With the soaring number of mobile and IoT devices and onslaught of new apps that businesses are faced with on their wireless network, it is time for innovation that can help IT scale and meet these new requirements. Thankfully, AI and modern cloud platforms built with microservices are evolving to meet these needs, and more and more businesses are realizing that AI is a core component to enable a learning and insightful WLAN. AI can help bring efficiency and cost savings to IT through automation while providing deep insights into user experience, or service-level enforcement. It can also enable new location-based services that bring enormous value to businesses and end users.
At the core of a learning WLAN is the AI engine, which provides key automation and insight to deliver services like Wi-Fi assurance, natural language processing-based virtual network assistants, asset location, user engagement and location analytics.
There are four key components to building an AI engine for a WLAN: data, structure and classify, data science and insight. Let’s take a closer look.
Just like wine is only as good as the grapes, the AI engine is only as good as the data gathered from the network, applications, devices and users. To build a great AI platform, you need high-quality data — and a lot of it.
To address this well, one needs to design purpose-built access points that collect pre- and post-connection states from every wireless device. They need to collect both synchronous and asynchronous data. Synchronous data is the typical data you see from other systems, such as network status. Asynchronous data is also critical, as it gives the user state information needed to create user service levels and detect anomalies at the edge.
This information, or metadata, is sent to the cloud, where the AI engine can then structure and classify this data.
Next, the AI engine needs to structure the metadata received from the network elements in a set of AI primitives.
The AI engine must be programmed with wireless network domain knowledge so that the structured metadata can then be classified properly for analysis by the data science toolbox and ultimately deliver insights into the network.
Various AI primitives, structured as metrics and classifiers, are used to track the end-to-end user experience for key areas like time to connect, throughput, coverage, capacity and roaming. By tracking when these elements succeed, fail or start to trend in a direction, and determining the reason why, the AI engine can give the visibility needed to set, monitor and enforce service levels.
Once the data has been collected, measured and classified, the data science can then be applied. This is where the fun begins.

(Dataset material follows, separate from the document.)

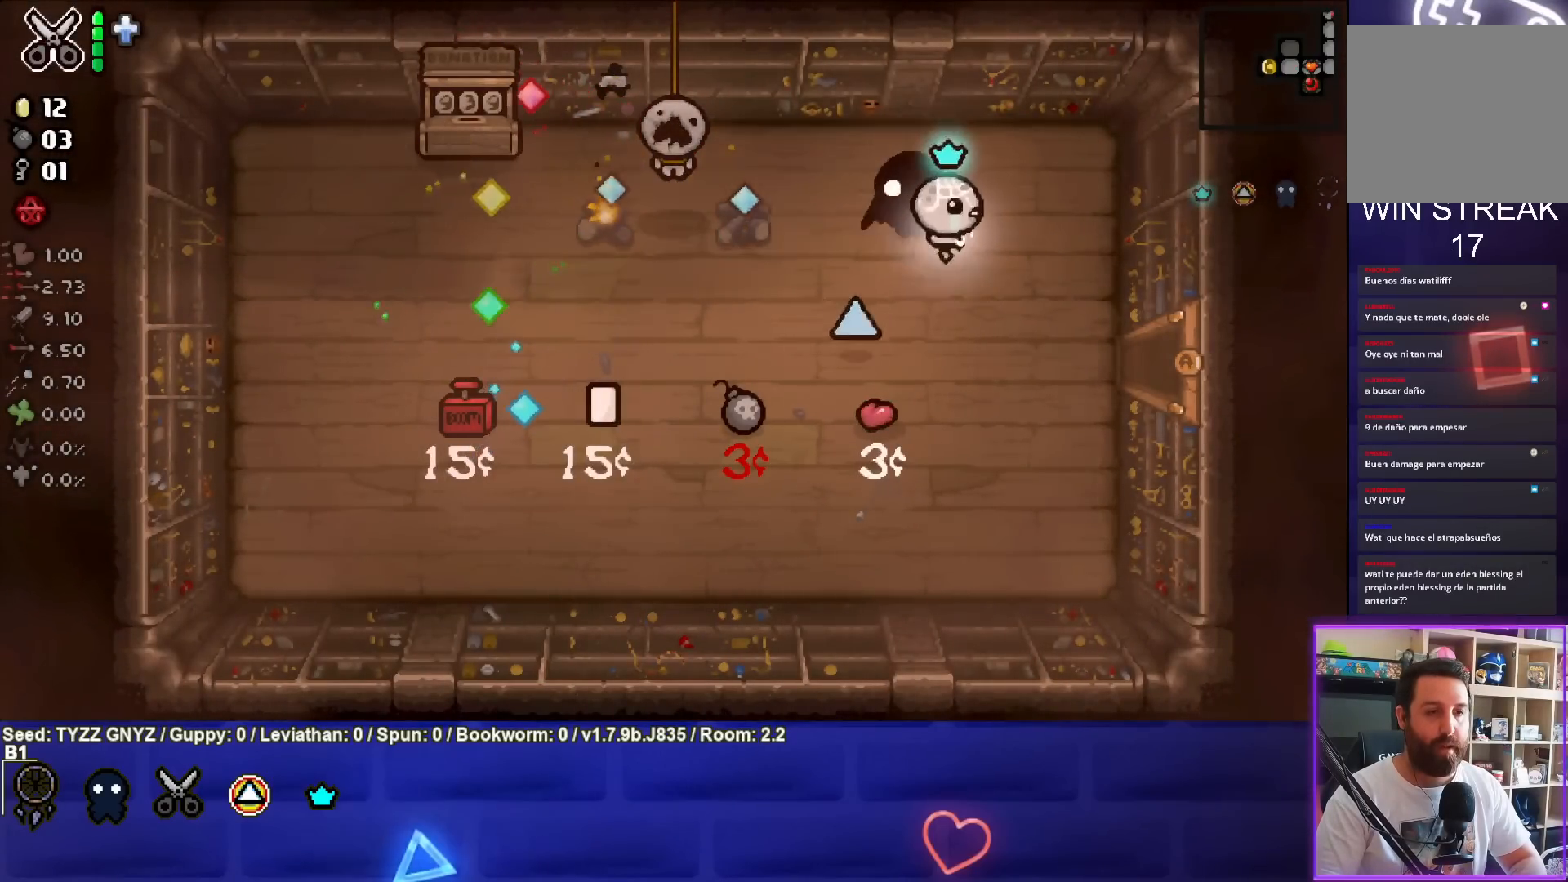
{"buttons": [], "left_stick": "center", "events": [[117, "left_stick", "down-right"], [317, "left_stick", "center"]]}
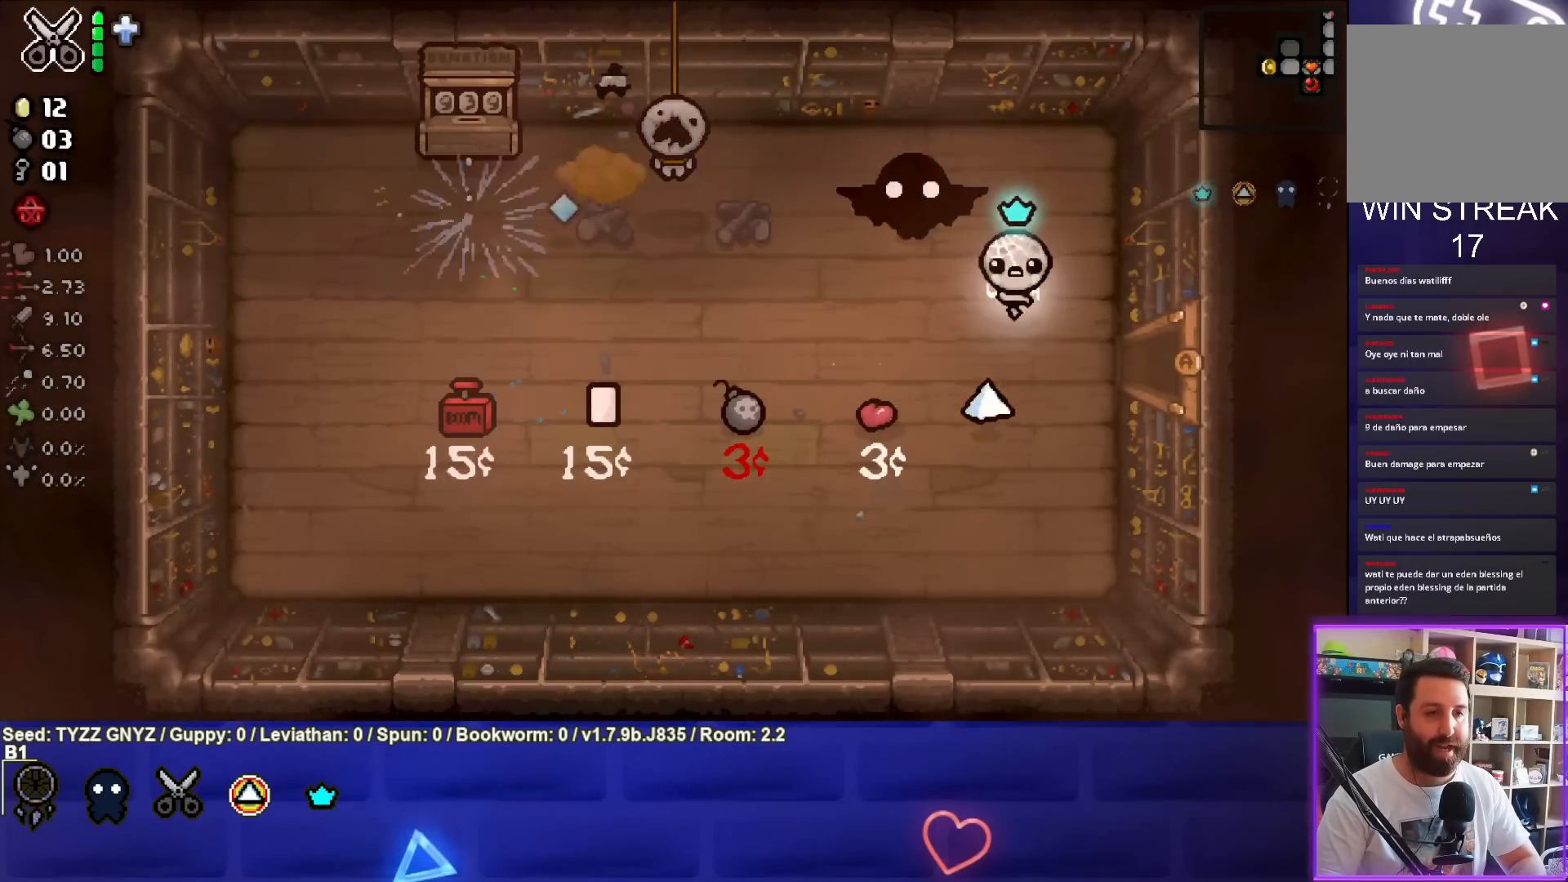
{"buttons": [], "left_stick": "down-right", "events": [[250, "left_stick", "down-right"]]}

There are a variety of techniques that can be used, including supervised and unsupervised machine learning, data mining, deep learning and mutual information. They are used to perform functions like baselining, anomaly detection, event correlation and predictive recommendations.
For example, time-series data is baselined and used to detect anomalies, which is then combined with event correlation to rapidly determine the root cause of wireless, wired and device issues. By combining these techniques together, network administrators can lower the mean-time-to-repair issues, which saves time and money and maximizes end-user satisfaction.
Mutual information is also applied to Wi-Fi service levels to predict network success. More specifically, unstructured data is taken from the wireless edge and converted into domain-specific metrics, such as time to connect, throughput and roaming. Mutual information is applied to the service-level enforcement metrics to determine which network features are the most likely to cause success or failure as well as the scope of impact.
In addition, unsupervised machine learning can be used for highly accurate indoor location. For received signal strength indicator-based location systems, there is a model needed that maps RSSI to distance, often referred to as the RF path loss model. Typically, this model is learned by manually collecting data known as fingerprinting. But with AI, path loss can be calculated in real time using machine learning by taking RSSI data from directional BLE antenna arrays. The result is highly accurate location data that doesn’t require manual calibration or extensive site surveys.
AI-driven virtual assistants
The final component of the AI engine is a virtual assistant that delivers insights to the IT administrator as well as feeds that insight back into the network itself to automate the correction of issues, ultimately becoming a “self-healing network.”
The use of a natural language processor is critical to simplify the process for administrators to extract insights from the AI engine without needing to hunt through dashboards or common language interpreter commands as legacy systems that lack AI do. This can drive up the productivity of IT teams while delivering a better user experience for employees and customers.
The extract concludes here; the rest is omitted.